▶ [PROBLEM STATEMENT] In the records below, reproduce exactly the lines from the one containing "ring mcp: (494, 334)" through the one containing "ring mcp: (209, 210)", both included, and omit the pictures.

▶ [ENTRIES PROVIDED]
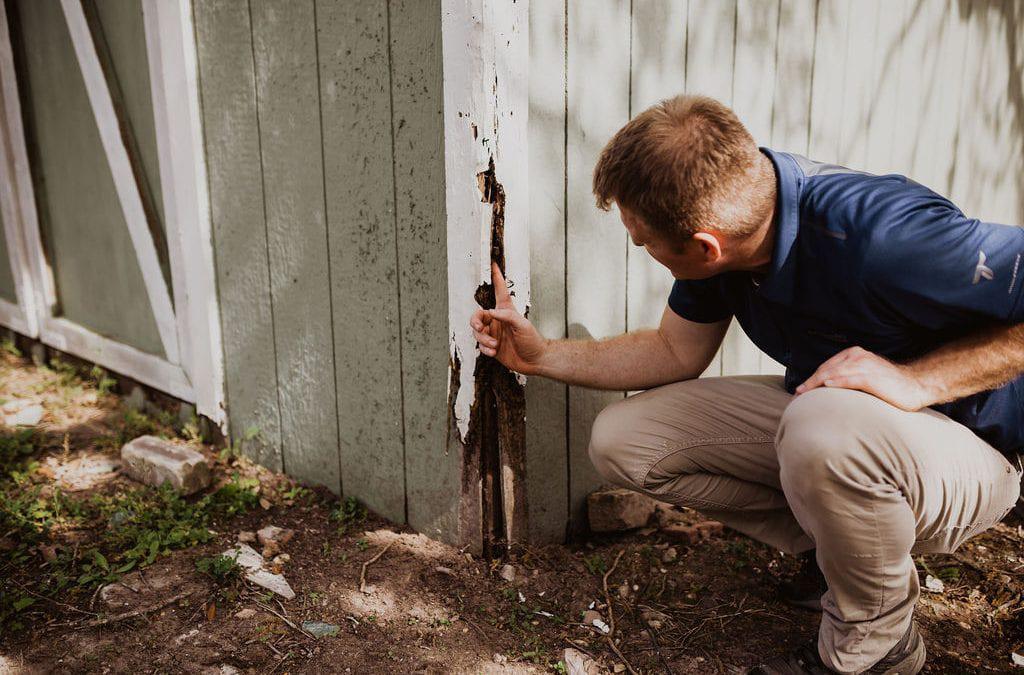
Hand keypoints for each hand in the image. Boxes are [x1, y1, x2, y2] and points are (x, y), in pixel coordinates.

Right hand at [469, 263, 548, 373]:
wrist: (535, 361)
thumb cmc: (533, 340)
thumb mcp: (523, 326)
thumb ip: (508, 316)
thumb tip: (491, 312)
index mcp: (506, 311)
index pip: (499, 291)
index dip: (496, 277)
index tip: (493, 264)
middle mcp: (497, 321)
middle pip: (478, 315)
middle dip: (475, 321)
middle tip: (479, 327)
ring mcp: (494, 334)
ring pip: (477, 332)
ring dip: (483, 339)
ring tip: (495, 345)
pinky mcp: (492, 346)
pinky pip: (481, 346)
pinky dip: (485, 349)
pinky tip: (494, 352)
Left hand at [795, 346, 934, 410]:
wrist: (915, 386)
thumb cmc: (888, 385)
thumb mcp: (864, 376)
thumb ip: (847, 378)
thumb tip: (826, 390)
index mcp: (853, 355)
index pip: (826, 367)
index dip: (811, 379)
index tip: (799, 392)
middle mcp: (857, 357)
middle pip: (827, 370)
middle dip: (810, 383)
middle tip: (797, 396)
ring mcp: (865, 365)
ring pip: (834, 373)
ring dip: (817, 384)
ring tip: (804, 394)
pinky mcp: (872, 376)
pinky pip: (851, 379)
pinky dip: (838, 381)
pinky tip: (826, 386)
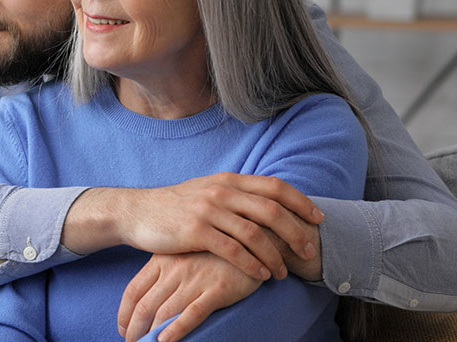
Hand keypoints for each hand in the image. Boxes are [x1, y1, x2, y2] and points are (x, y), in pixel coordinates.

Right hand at [63, 173, 323, 280]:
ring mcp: (209, 210)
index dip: (300, 201)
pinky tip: (261, 276)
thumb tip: (270, 202)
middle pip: (271, 210)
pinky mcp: (196, 231)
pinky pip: (233, 250)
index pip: (275, 186)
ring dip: (275, 255)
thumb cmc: (178, 205)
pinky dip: (252, 265)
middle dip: (296, 231)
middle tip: (309, 249)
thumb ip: (237, 194)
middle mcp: (222, 191)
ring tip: (284, 271)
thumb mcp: (209, 190)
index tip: (318, 217)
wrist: (139, 212)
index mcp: (229, 179)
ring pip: (255, 233)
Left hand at [118, 252, 261, 341]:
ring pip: (164, 313)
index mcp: (163, 258)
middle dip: (135, 330)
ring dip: (151, 335)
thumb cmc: (213, 249)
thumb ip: (165, 271)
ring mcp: (196, 279)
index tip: (123, 329)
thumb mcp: (182, 253)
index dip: (124, 314)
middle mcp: (176, 269)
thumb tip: (147, 299)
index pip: (133, 290)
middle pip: (145, 306)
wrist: (251, 235)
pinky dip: (176, 330)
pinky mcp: (218, 289)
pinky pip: (192, 313)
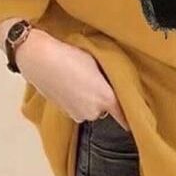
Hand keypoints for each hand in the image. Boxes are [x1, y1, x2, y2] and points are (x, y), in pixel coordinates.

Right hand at [15, 29, 129, 130]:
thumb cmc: (69, 55)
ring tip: (80, 79)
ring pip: (90, 108)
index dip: (130, 117)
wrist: (39, 59)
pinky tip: (70, 84)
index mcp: (106, 98)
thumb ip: (110, 78)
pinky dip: (76, 100)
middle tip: (96, 79)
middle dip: (103, 97)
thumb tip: (114, 85)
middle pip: (105, 108)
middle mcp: (93, 111)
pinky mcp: (64, 113)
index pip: (123, 115)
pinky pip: (77, 108)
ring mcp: (77, 114)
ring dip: (88, 99)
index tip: (136, 119)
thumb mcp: (98, 62)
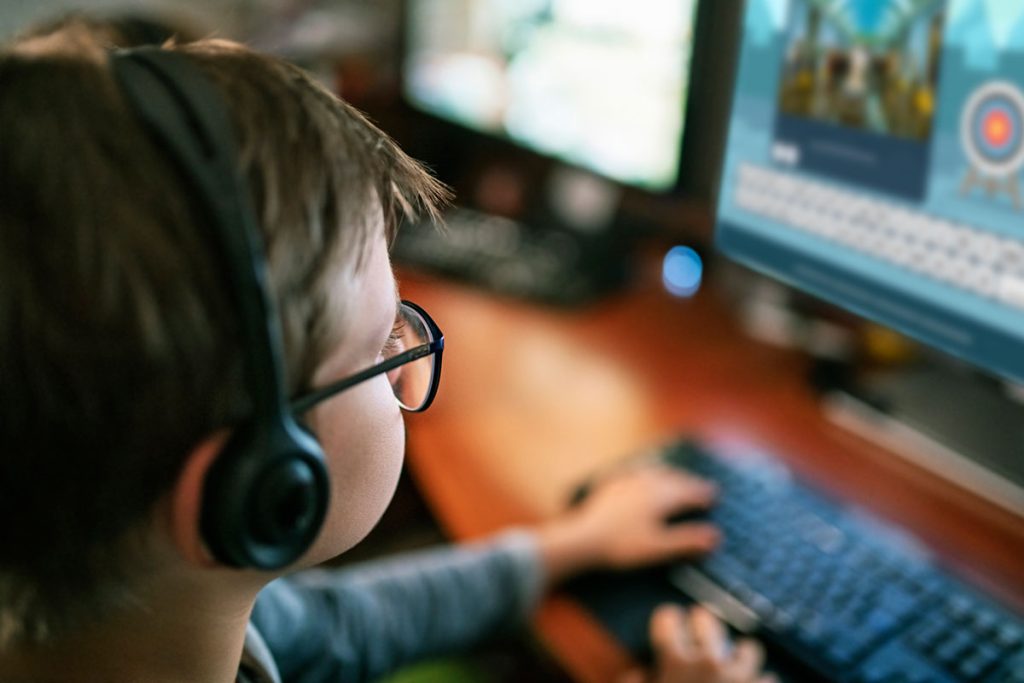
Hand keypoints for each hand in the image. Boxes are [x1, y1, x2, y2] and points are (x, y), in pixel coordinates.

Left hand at [535, 464, 719, 584]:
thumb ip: (687, 541)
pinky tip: (642, 472)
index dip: (703, 494)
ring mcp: (627, 480)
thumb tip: (715, 536)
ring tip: (677, 478)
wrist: (583, 539)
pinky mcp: (611, 484)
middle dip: (690, 483)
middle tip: (701, 487)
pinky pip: (633, 471)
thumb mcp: (658, 548)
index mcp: (661, 496)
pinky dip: (645, 471)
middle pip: (674, 479)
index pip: (689, 492)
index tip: (714, 496)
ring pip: (655, 472)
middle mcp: (646, 482)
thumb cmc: (622, 546)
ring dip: (670, 474)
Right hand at [619, 605, 776, 682]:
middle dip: (701, 622)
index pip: (667, 620)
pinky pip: (768, 679)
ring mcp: (741, 677)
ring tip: (736, 660)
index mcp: (676, 663)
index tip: (668, 620)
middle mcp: (710, 662)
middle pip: (707, 622)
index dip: (666, 619)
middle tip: (698, 626)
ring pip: (747, 648)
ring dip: (741, 654)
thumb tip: (637, 674)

▶ [THE COMPLETED TASK]
ring mcp: (494, 334)
ring pip: (477, 332)
ring dip: (483, 339)
ring tip: (495, 345)
pinky mcp: (492, 346)
pinky pip: (481, 346)
pinky dip: (485, 349)
pinky tip: (494, 352)
Left hand at [795, 346, 934, 410]:
wrist: (915, 386)
thumb cmc: (888, 385)
thumb mcp: (864, 376)
thumb ip: (847, 378)
thumb tip: (826, 390)
index mcp: (853, 355)
index pip: (826, 367)
index dip: (811, 379)
index tip: (799, 392)
middle mcp: (857, 357)
middle pip: (827, 370)
middle dip: (810, 383)
middle tip: (797, 396)
ring mcp: (865, 365)
ring pip: (834, 373)
ring dip: (817, 384)
ring tip: (804, 394)
pinky mcp: (872, 376)
pinky pip: (851, 379)
pinky dip: (838, 381)
pinky tip: (826, 386)
Hand keypoints for each hand in the image. Boxes are [x1, y1, x2, y2] and points are (x, y), in pixel coordinates.

Right hand at [63, 173, 323, 280]:
ring mcp: (209, 210)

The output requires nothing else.